Top of EXCERPT
On the line of scrimmage, Ole Miss returns three starters and adds WKU transfer Mason Brooks (6-6, 315, Super) who was an all-conference performer with 26 career starts. The transfer will fill a right tackle spot in Oxford. Elsewhere, guard Nick Broeker (6-5, 315, Sr.) and Jeremy James (6-5, 305, RJr.) will create a formidable left side that will be as good as anyone in the SEC. The Rebels could quietly have one of the better offensive lines in college football if improvement is made in pass protection.
Ole Miss defense
Defensive coordinator D.J. Durkin moved to Texas A&M in the offseason after seeing his unit make strides in year two. However, that was a low bar to clear. The Rebels — with new play-caller Chris Partridge taking over — have a lot of room for growth.
- Scoring: 24.7 (No. 51 overall)
- Success Rate: 45.7% (No. 105 overall)
- Yards Per Play: 5.5 (T-61 overall)
- Yards Per Rush: 4.5 (T-91 overall)
Bottom of EXCERPT
Top of PROVIDED DATA
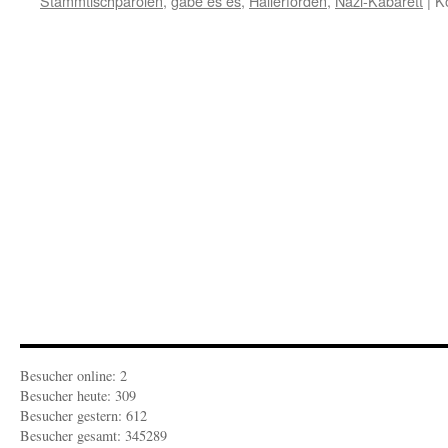
Stammtischparolen
,
gäbe es es
,
Hallerforden
,
Nazi-Kabarett
|
K
Besucher online: 2
Besucher heute: 309
Besucher gestern: 612
Besucher gesamt: 345289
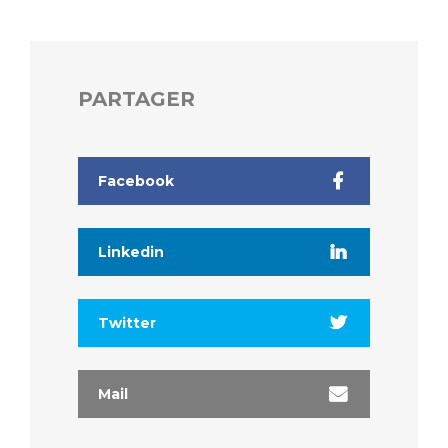
PARTAGER
Facebook
Linkedin
Twitter
Mail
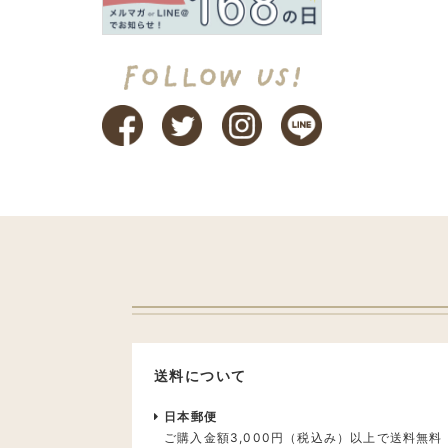
送料について
日本郵便
ご購入金額3,000円（税込み）以上で送料無料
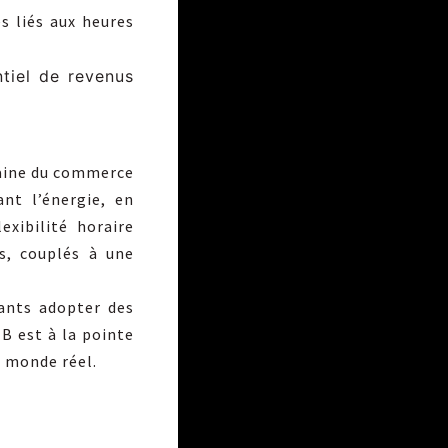
s liés aux heures
ntiel de revenus
maine du commerce
nt l’énergie, en
xibilité horaire
s, couplés à une
lants adopter des
B est à la pointe
e monde réel.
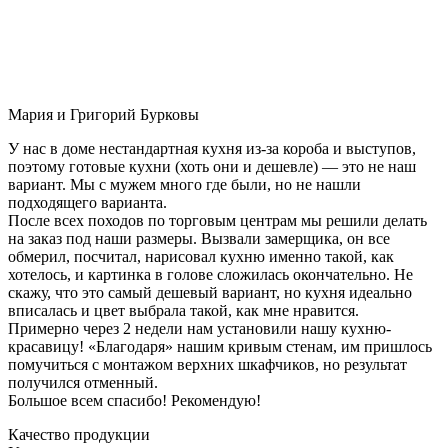
Мария и Григорий Бурковы
У нас в доме нестандартная кухня из-за короба и выступов,
поэтому готовые кухни (хоть они и дешевле) — это не наш
вариант. Мы с мужем много где были, но не нашли
подходящего варианта.
После всех походов по торговым центрам мы решили делать
на заказ под наши размеры. Вызвали замерщика, он все
обмерил, посчитал, нарисовал кухню именно такой, как
хотелось, и картинка в голове сложилась окончательно. Не
скажу, что это самый дешевый вариант, но кухня идеально
вписалась и цвет выбрала такой, как мне нравится.
Примерно через 2 недели нам установили нашу кухню-
красавицу! «Благодаря» нашим кривым стенам, им пришлось
помучиться с монтажом верхних шкафчиков, но результат
получился отменный.
Большое всем спасибо! Рекомендую!
Качество продукции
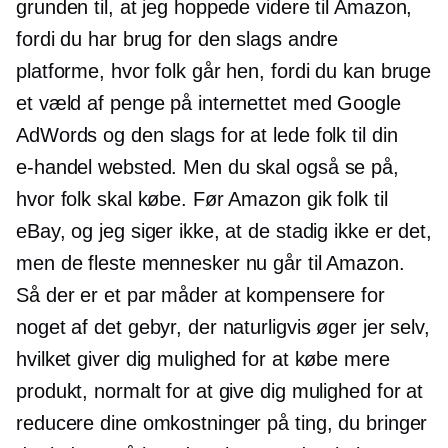
grunden til, at jeg hoppede videre til Amazon,
fordi du har brug for den slags andre
platforme, hvor folk går hen, fordi du kan bruge
et væld af penge på internettet med Google
AdWords og den slags for at lede folk til din
e-handel
websted. Men du skal også se på,
hvor folk skal købe. Før Amazon gik folk til
eBay, og jeg siger ikke, at de stadig ikke er det,
men de fleste mennesker nu går til Amazon.
Så der er et par måder at kompensere for
noget af det gebyr, der naturligvis øger jer selv,
hvilket giver dig mulighed for at købe mere
produkt, normalt for at give dig mulighed for at
reducere dine omkostninger på ting, du bringer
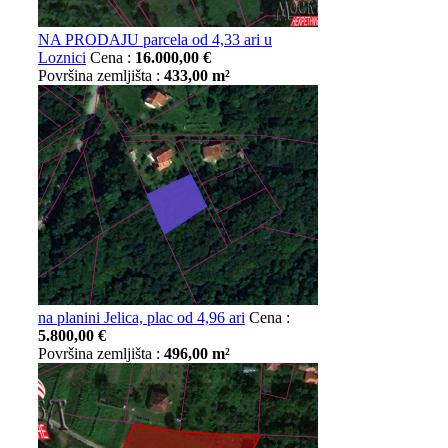
NA PRODAJU parcela od 4,33 ari u
Loznici
Cena :
16.000,00 €
Površina zemljišta :
433,00 m²
na planini Jelica, plac od 4,96 ari
Cena :
5.800,00 €
Površina zemljišta :
496,00 m²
Bottom of PROVIDED DATA
**PROBLEM 1:** According to the Ole Miss football text, who is taking over as the new defensive play-caller?
**PROBLEM 2:** Extend the Ole Miss football text from the point where it stops.

**ANSWER SPACE 1:** Chris Partridge is taking over as the new defensive play-caller.

**ANSWER SPACE 2:**
- Yards Per Attempt: 6.8 (T-30 overall)
- Snaps Per Game: 78.7 (No. 124 overall)
- Havoc Rate: 10.2% (No. 104 overall)
- Takeaways: 21 (T-30 overall)
- Points Per Scoring Opportunity: 3.8 (No. 41 overall)
Using a heavy dime (6 defensive backs) base look, the Rebels took real strides in pass defense last year, but this was a unit that accepted falling behind the chains. The defense just had a hard time stopping the run again. Ole Miss graded out as a top-40 unit in ESPN’s SP+ due to its ability to force takeaways and limit points when backed up.
Not much from a scheme aspect is expected to change. Ole Miss wants to hang its hat on limiting explosive plays. In 2022, there will be some new pieces, and the secondary must lead the way.
AJ Finley (6-3, 205, Sr.) returns at free safety, and the Alabama native has 21 career starts and recorded 90 tackles with seven PBU/INTs last season. He’s the best player on the unit and must play at a high level. Next to him will be former Georgia transfer Otis Reese (6-3, 225, RSr.). The former top-100 recruit from South Georgia is back for year three at Ole Miss and was highly productive last year with 90 tackles.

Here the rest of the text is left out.